O pacífico Santo Tomás de Aquino esquece a calma de seus frios silogismos para lançar contra seu adversário Guilherme de Saint-Amour e seus discípulos, as violentas apóstrofes de “inimigos de Deus, ministros do diabo, membros do Anticristo, ignorantes, perversos, réprobos”. Nunca disse tanto o ilustre Louis Veuillot. O seráfico São Boaventura, tão cheio de doçura, dirige increpções a Geraldo com os epítetos de “imprudente, caluniador, espírito maléfico, ímpio, impudico, ignorante, embusteiro, malfeitor, pérfido e insensato”. Ao chegar a época moderna, vemos aparecer a figura encantadora de São Francisco de Sales, que, por sua distinta delicadeza e mansidão, mereceu ser chamado a imagem viva do Salvador. Credes que ele mostrou alguma consideração pelos hereges de seu tempo e país? Vamos então! Perdoou-lhes as injúrias, cobriu-os de benefícios, procurou até salvar a vida a quem tinha atentado contra a sua. Chegou a dizer para um rival: “Se me arrancasses um olho, não deixaria com o outro de olhar-te como irmão”. Pois bem; com os inimigos da sua fé não mostrava nenhum tipo de comedimento e consideração. Perguntando por um católico se podia dizer mal de um herege, que espalhava suas venenosas doutrinas, respondeu: “Sim, podeis, contanto que não digais dele coisa contrária à verdade, e só pelo sabeis da sua má conduta, falando do que é duvidoso como duvidoso, e segundo o grau maior ou menor de dúvida que sobre isto tenhais”.

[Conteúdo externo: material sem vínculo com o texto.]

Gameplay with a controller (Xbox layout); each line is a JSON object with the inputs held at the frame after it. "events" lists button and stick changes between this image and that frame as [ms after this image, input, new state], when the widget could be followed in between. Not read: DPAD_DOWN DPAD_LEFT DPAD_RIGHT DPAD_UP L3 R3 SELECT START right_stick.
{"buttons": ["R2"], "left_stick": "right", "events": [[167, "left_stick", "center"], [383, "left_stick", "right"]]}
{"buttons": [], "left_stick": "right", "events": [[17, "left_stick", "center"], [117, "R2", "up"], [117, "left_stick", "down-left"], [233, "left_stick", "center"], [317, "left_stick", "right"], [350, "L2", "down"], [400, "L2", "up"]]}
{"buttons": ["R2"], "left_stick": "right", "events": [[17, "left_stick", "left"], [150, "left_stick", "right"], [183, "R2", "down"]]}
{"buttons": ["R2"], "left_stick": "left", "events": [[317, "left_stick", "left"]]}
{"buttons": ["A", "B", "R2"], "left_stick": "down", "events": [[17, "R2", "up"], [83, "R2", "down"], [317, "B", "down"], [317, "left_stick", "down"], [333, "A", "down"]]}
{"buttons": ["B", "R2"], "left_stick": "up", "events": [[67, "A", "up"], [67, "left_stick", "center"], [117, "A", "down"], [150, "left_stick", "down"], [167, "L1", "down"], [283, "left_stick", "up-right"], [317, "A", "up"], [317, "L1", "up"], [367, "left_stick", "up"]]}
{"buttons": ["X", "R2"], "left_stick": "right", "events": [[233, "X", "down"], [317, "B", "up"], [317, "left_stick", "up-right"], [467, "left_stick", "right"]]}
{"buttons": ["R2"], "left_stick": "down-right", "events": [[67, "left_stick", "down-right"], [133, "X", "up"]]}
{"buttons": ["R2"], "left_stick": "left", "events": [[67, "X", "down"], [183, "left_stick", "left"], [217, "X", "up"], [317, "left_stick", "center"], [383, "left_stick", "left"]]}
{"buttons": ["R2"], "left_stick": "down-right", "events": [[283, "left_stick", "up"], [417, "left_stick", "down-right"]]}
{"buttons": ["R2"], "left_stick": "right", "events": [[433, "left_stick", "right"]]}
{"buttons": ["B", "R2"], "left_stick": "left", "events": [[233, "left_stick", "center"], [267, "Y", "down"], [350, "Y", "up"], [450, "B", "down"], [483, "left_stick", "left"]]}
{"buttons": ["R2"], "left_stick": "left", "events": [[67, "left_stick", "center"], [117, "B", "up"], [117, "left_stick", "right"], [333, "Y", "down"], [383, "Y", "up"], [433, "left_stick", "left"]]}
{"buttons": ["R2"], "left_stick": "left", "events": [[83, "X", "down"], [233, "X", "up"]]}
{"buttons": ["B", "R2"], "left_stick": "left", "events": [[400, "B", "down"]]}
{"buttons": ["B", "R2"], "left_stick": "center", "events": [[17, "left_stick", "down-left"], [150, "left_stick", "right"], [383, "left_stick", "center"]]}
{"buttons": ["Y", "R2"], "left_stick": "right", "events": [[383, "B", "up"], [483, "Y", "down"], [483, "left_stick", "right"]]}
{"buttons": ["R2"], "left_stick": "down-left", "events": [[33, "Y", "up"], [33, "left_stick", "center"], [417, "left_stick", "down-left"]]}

Em sua Filotéia, livro tão precioso como popular, ele se exprime ainda mais claro: “Os inimigos declarados de Deus e da Igreja devem ser culpados e condenados com toda força possível. A caridade obriga a todos a gritar: ‘o lobo!’, quando este se introduzir no rebanho, e até em qualquer lugar em que se encontre.”
Haverá necessidade de dar a nossos inimigos um curso prático de retórica e de crítica literária? Em resumo, acabamos de dizer tudo o que há sobre a tão decantada questão das formas agressivas usadas pelo escritores ultramontanos, vulgo católicos verdadeiros. A caridade nos proíbe fazer aos outros o que razoavelmente não queremos para nós mesmos. Note-se o advérbio razoavelmente, no qual está todo o quid da questão.
A diferença essencial entre o nosso modo de ver e o dos liberais neste assunto, é que estes senhores consideram os apóstolos do erro como simples cidadãos livres, que, no uso do seu perfeito direito, opinam em matéria de religião diferentemente de nós. Por conseguinte, se crêem obrigados a respeitar essa opinião e não contradizê-la, senão nos termos de uma discussão livre. Nós, ao contrário, não vemos neles senão inimigos declarados da fé que estamos obrigados a defender, e em seus erros não vemos livres opiniões, mas heresias formais e culpáveis, tal como ensina a lei de Deus. Com razão, pois, diz um grande historiador católico aos inimigos do catolicismo: “Fazei-vos infames com vossas ações; pois bem, eu acabarei de vos cobrir de infâmia com meus escritos”. E com igual teor a lei das Doze Tábuas ensinava a viril geração romana dos primeiros tempos de Roma: Adversus hostem aeterna auctoritas esto, que se pode traduzir “contra os inimigos, guerra sem tréguas”.
[1] Tito, 1, 12.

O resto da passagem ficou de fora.